Amazon buying Whole Foods didn’t kill grocery delivery company Instacart, but it has ended the company’s partnership years before its contract was supposed to end. As a result, more than 350 Instacart shoppers who do the shopping and picking at Whole Foods stores will lose their jobs, the company announced on Thursday. More than 1,000 shoppers will be offered the opportunity to relocate to other stores in the Instacart grocery delivery network.
“Whole Foods Market has been a partner of ours since 2014, but our relationship is now beginning to wind down,” Instacart CEO Apoorva Mehta said in a blog post.

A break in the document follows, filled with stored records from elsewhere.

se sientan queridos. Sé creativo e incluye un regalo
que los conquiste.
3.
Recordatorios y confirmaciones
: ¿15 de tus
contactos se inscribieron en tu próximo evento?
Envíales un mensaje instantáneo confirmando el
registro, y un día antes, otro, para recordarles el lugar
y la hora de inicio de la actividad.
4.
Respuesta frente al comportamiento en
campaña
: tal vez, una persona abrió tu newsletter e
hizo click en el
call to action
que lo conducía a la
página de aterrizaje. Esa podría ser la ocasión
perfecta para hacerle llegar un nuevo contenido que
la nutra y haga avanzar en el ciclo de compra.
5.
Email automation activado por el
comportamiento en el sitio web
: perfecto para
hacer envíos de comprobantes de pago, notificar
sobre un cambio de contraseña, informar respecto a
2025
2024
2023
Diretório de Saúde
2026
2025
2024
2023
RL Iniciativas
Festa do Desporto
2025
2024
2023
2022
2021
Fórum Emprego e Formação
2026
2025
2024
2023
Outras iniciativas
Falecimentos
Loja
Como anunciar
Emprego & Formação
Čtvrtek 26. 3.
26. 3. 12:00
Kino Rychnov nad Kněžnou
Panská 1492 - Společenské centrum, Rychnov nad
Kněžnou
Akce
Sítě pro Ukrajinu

The partnership between the two had been on shaky ground since Amazon acquired the grocer in June 2017. Whole Foods was once the crown jewel in Instacart’s delivery portfolio as one of its earliest and highest-profile partners. In 2016 the two announced a five-year delivery partnership in which Instacart reportedly had an exclusive deal on delivering perishables.
But Amazon buying Whole Foods a year into the deal complicated the relationship as the e-commerce giant had its own delivery ambitions. Instacart branding has been slowly disappearing from stores. In one San Francisco Whole Foods location, Instacart shoppers had reportedly been moved from their normal workspace into another corner of the building. Meanwhile Amazon has been expanding its own Prime Now services so customers can order delivery from Whole Foods or pick up from a store.

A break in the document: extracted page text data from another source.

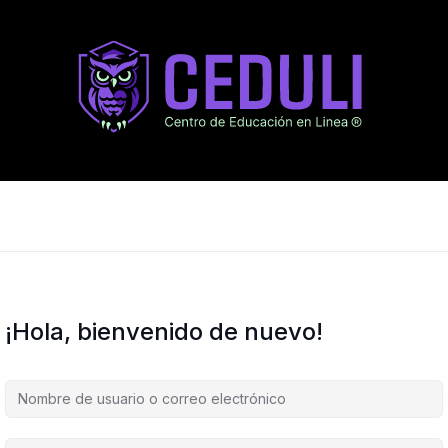
¡Hola, bienvenido de nuevo!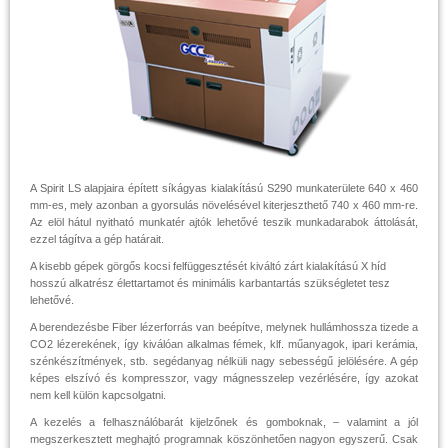
A Spirit LS alapjaira épített síkágyas kialakítású S290 munkaterülete 640 x 460
mm-es, mely azonban a gyorsulás növelésével kiterjeszthető 740 x 460 mm-re.
Az elöl hátul nyitható munkatér ajtók lehetővé teszik munkadarabok áttolását,
ezzel tágítva a gép határait.
A kisebb gépek görgős kocsi felfüggesztését kiváltó zárt kialakítású X híd
hosszú alkatrész élettartamot és minimális karbantartás szükségletet tesz
lehetővé.
A berendezésbe Fiber lézerforrás van beépítve, melynek hullámhossza tizede a
CO2 lézerekének, így kiválóan alkalmas fémek, klf. műanyagok, ipari kerámia,
szénkészítmények, stb. segédanyag nélküli nagy sebességű jelölésére. A gép
képes elszívó és kompresszor, vagy mágnesszelep vezérlésére, így azokat
nem kell külön kapcsolgatni.
A kezelés a felhasználóbarát kijelzőnek és gomboknak, – valamint a jól
megszerkesztett meghajtó programnak köszönhetően nagyon egyszerű. Csak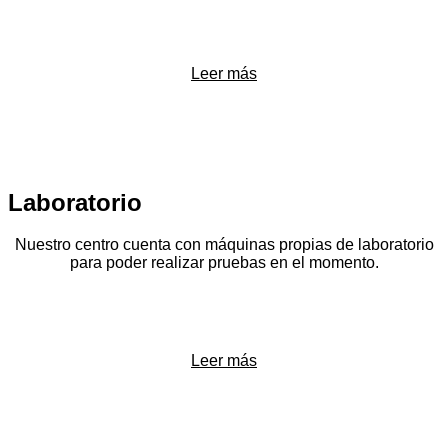
Leer más
Laboratorio
Nuestro centro cuenta con máquinas propias de laboratorio
para poder realizar pruebas en el momento.
Leer más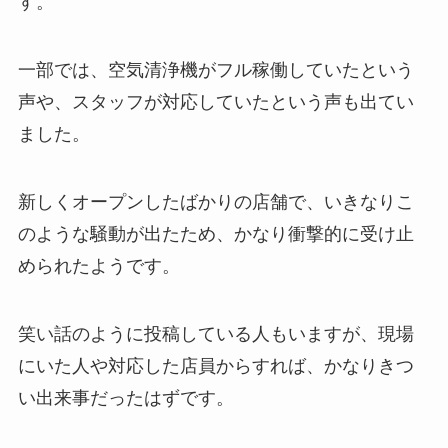
す。
一部では、空気清浄機がフル稼働していたという
声や、スタッフが対応していたという声も出てい
ました。
新しくオープンしたばかりの店舗で、いきなりこ
のような騒動が出たため、かなり衝撃的に受け止
められたようです。
笑い話のように投稿している人もいますが、現場
にいた人や対応した店員からすれば、かなりきつ
い出来事だったはずです。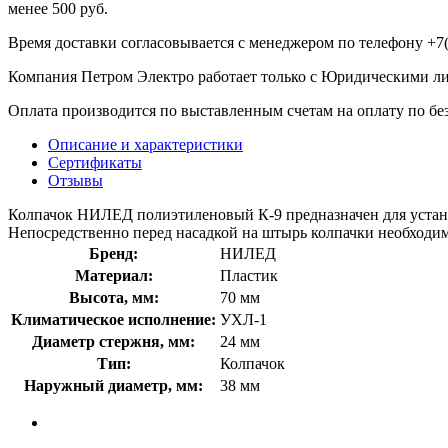
менее 500 руб.
Время доставки согласовывается с менеджером по телефону +7(
Компания Петром Электро работает только с Юридическими л
Оплата производится по выставленным счетам на оплату по бе
Описание и характеристики
Сертификаты
Отзывы
Колпачок НИЛЕД полиэтиленовый К-9 предназначен для установ
Непосредственно перед насадкой на штырь колпачки необходим
Бренд:
НИЛЕД
Материал:
Пластик
Высота, мм:
70 мм
Климатическое исполнение:
УХЛ-1
Диаметр стержня, мм:
24 мм
Тип:
Колпачок
Наружный диаметр, мм:
38 мм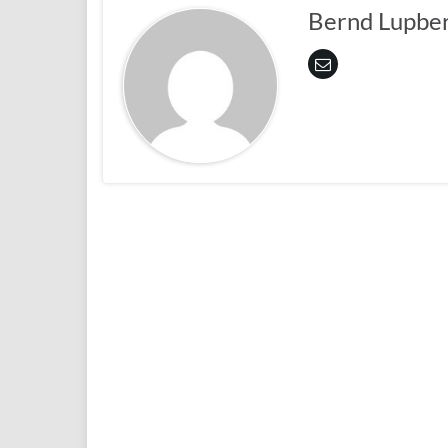
Bernd Lupbe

Now Instacart will be slowly winding down its delivery operations entirely from Whole Foods. In February the first wave of 243 shoppers will be impacted: around 75% will be offered to transition to other roles delivering at other grocers, and the remaining 25%, around 60 people, will lose their jobs entirely. Instacart is offering a three-month separation package for those who can’t be placed elsewhere.

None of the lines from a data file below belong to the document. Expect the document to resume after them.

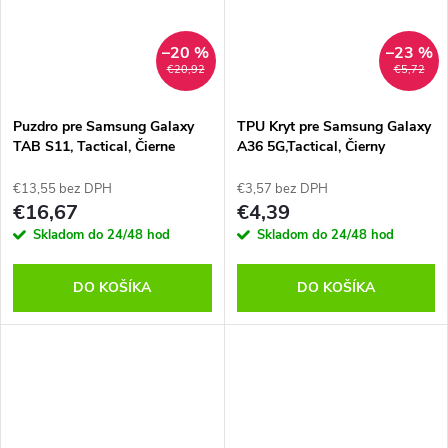
–20 %
–23 %
€20,92
€5,72
Puzdro pre Samsung Galaxy
TPU Kryt pre Samsung Galaxy
TAB S11, Tactical, Čierne
A36 5G,Tactical, Čierny
€13,55 bez DPH
€3,57 bez DPH
€16,67
€4,39
Skladom do 24/48 hod
Skladom do 24/48 hod
DO KOŠÍKA
DO KOŠÍKA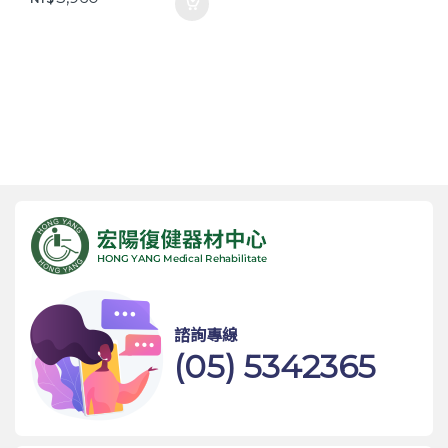
諮詢專線
(05) 5342365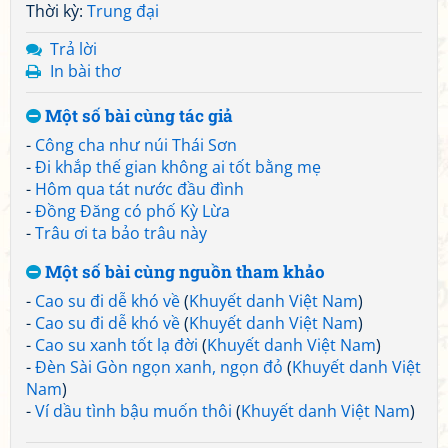
Thời kỳ:
Trung đại
Trả lời
In bài thơ
Một số bài cùng tác giả
-
Công cha như núi Thái Sơn
-
Đi khắp thế gian không ai tốt bằng mẹ
-
Hôm qua tát nước đầu đình
-
Đồng Đăng có phố Kỳ Lừa
-
Trâu ơi ta bảo trâu này
Một số bài cùng nguồn tham khảo
-
Cao su đi dễ khó về
(
Khuyết danh Việt Nam
)
-
Cao su đi dễ khó về
(
Khuyết danh Việt Nam
)
-
Cao su xanh tốt lạ đời
(
Khuyết danh Việt Nam
)
-
Đèn Sài Gòn ngọn xanh, ngọn đỏ
(
Khuyết danh Việt
Nam
)
-
Ví dầu tình bậu muốn thôi
(
Khuyết danh Việt Nam
)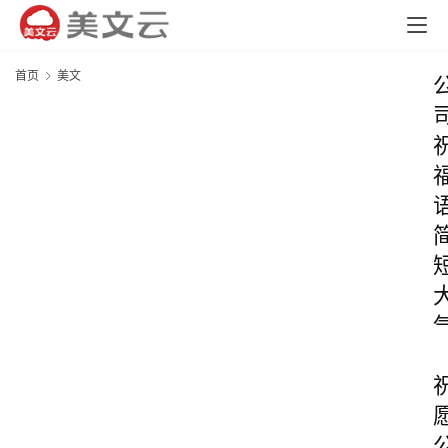
首页
美文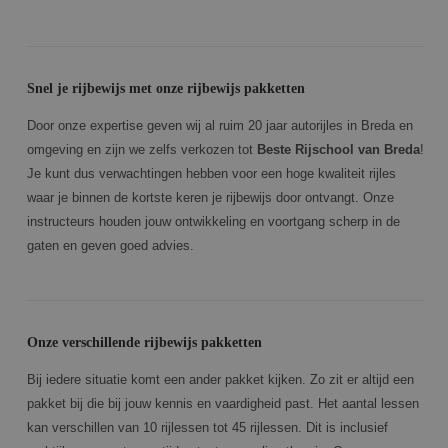
Snel je rijbewijs met onze rijbewijs pakketten
Door onze expertise geven wij al ruim 20 jaar autorijles in Breda en
omgeving en zijn we zelfs verkozen tot
Beste Rijschool van Breda
!
Je kunt dus verwachtingen hebben voor een hoge kwaliteit rijles
waar je binnen de kortste keren je rijbewijs door ontvangt. Onze
instructeurs houden jouw ontwikkeling en voortgang scherp in de
gaten en geven goed advies.
Onze verschillende rijbewijs pakketten
Bij iedere situatie komt een ander pakket kijken. Zo zit er altijd een
pakket bij die bij jouw kennis en vaardigheid past. Het aantal lessen
kan verschillen van 10 rijlessen tot 45 rijlessen. Dit is inclusief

The rest of the shutdowns will continue to roll out in 2019. Of the 1,415 shoppers affected, the company expects that around 25%, or 350 people, will face job cuts as a result. The other 1,000 will be offered in-store shopper roles at other partners, including Safeway, Publix, Ralph’s and Sprouts. The only jobs affected are the Instacart shoppers who are part-time employees of Instacart. Shoppers who shop at multiple stores and work as independent contractors will be able to continue shopping at Whole Foods until “they exit our marketplace entirely,” the announcement says. Instacart declined to say the exact date that Whole Foods delivery will no longer be available.
The news of shopper job cuts and transition packages comes at a time when some shoppers have complained of “mistreatment” following changes to its pay model. It’s not because of a shortage of cash though: Instacart announced it had raised an additional $271 million in November on top of the $600 million bringing the total Series F to $871 million and valuation to $7.87 billion.
The Whole Foods partnership once accounted for a reported 10% of Instacart’s revenue, but that percentage has been decreasing as Instacart has made a push to diversify its grocery partners. The San Francisco-based startup counts retailers from Kroger to Aldi’s to Costco as partners and is now available in all 50 states.
“The reality is grocery is at a tipping point,” Mehta said in October. “Back a couple years ago it was a question of if people will buy groceries online. Now it’s not an if, it’s a when.”